Das dazugehörige Nachrichtenportal, das ebenfalls mehrsprachig verfügbar ist, macht neben antiisraelischer und antisemitischer Hetze auch Stimmung gegen Hariris Bündnis udn beschuldigt die Regierungskoalition derzeit, gegen das Wahlgesetz zu verstoßen. Auch gegen eine eventuelle Abrüstung der Hisbollah nach der Wahl wird vorgebaut: Eine Abstimmung fragt in umständlichem Englisch, ob die Militärübungen des Feindes (gemeint ist Israel) in der Wahl die Opposition dahingehend stärken werden, dass der Widerstand (Eigenbezeichnung der Hisbollah) seine Waffen behalten kann? Über 90 % der abstimmenden 4 000 User beantworteten die mit „ja“.
Die politischen Entscheidung im Land sind eng mit der religiösen Zusammensetzung der Bevölkerung verknüpft. Im Libanon gilt ein Pro-Porz Wahlsystem. Das bedeutet, dass die 128 Parlamentssitze, ebenso wie hohe politische Ämter nach Konfessionen vergeben werden. So ist der libanesische Präsident stets Christ, der Ministerpräsiden sunnitischer Muslim und der Parlamentspräsident Schiit.
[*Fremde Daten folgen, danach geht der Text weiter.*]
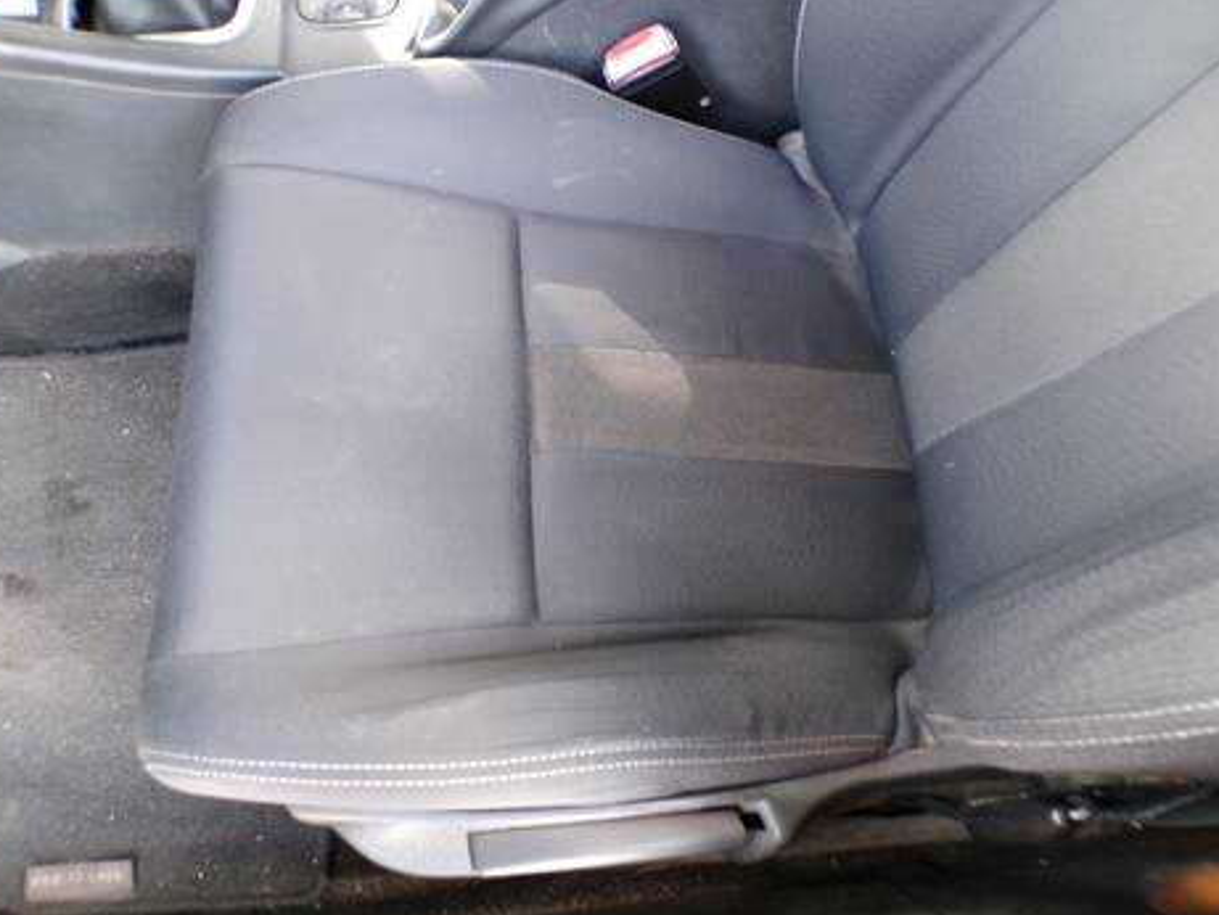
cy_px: 471
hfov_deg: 69.4
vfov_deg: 54.9
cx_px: 595
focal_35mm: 25
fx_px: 881
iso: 258
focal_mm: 4.3
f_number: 3
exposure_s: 1/17
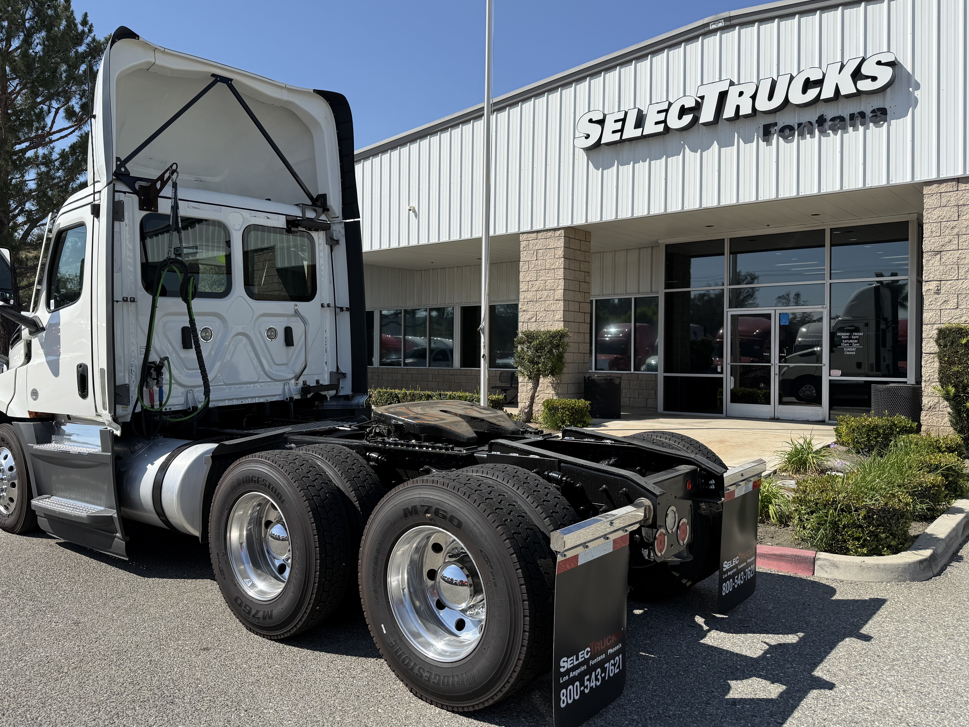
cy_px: 353
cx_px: 426
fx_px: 756
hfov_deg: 65.1
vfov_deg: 51.3
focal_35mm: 27
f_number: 1.78
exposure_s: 1/4673
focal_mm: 6.76
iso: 80
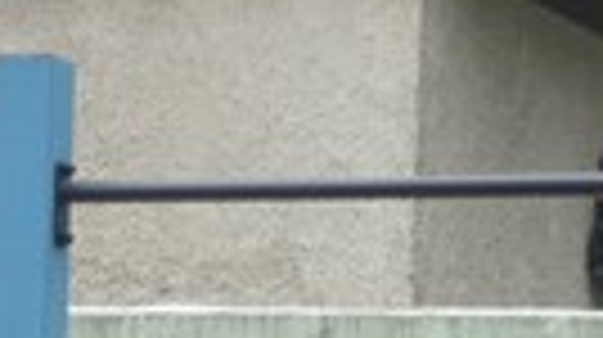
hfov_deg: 4.2
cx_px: 198
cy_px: 933
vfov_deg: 2.3
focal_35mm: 512
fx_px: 8177
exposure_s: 1/160
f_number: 5
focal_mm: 17.4
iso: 100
Die 14 Wahlkreise verfügen – je nach ihrer religiöser Zusammensetzung – über bestimmte Konfessionen zugeordnete Sitze: So sind 34 Abgeordnete maronitische Christen, jeweils 27 Parlamentarier Sunniten und Schiiten, 8 Sitze stehen für Drusen bereit. Die übrigen Sitze verteilen sich auf kleinere religiöse Gemeinschaften.
Umstritten ist das System vor allem deshalb, weil es sich auf veraltete demografische Daten von 1948 stützt, was die Position der maronitischen Christen stärkt. Zudem wurden die Wahlkreise immer wieder verändert wodurch sich der Einfluss einzelner Konfessionen veränderte.
Dennoch wird vor allem in den schiitisch dominierten südlichen Wahlkreisen wird fest mit einem Sieg des Bündnisses 8. März gerechnet. unklar ist der Ausgang in den christlich dominierten Wahlkreisen, da beide Bündnisse christliche Parteien einschließen.
Mit besonderer Spannung wird die Entscheidung des Wahlkreises Sidon im Süden des Landes erwartet. In der viertgrößten Stadt des Landes tritt Bahia Al Hariri, die Schwester Rafiq Al Hariris für einen der sunnitischen Sitze an – ebenso wie Ministerpräsident Fuad Siniora, der in der Küstenstadt geboren wurde.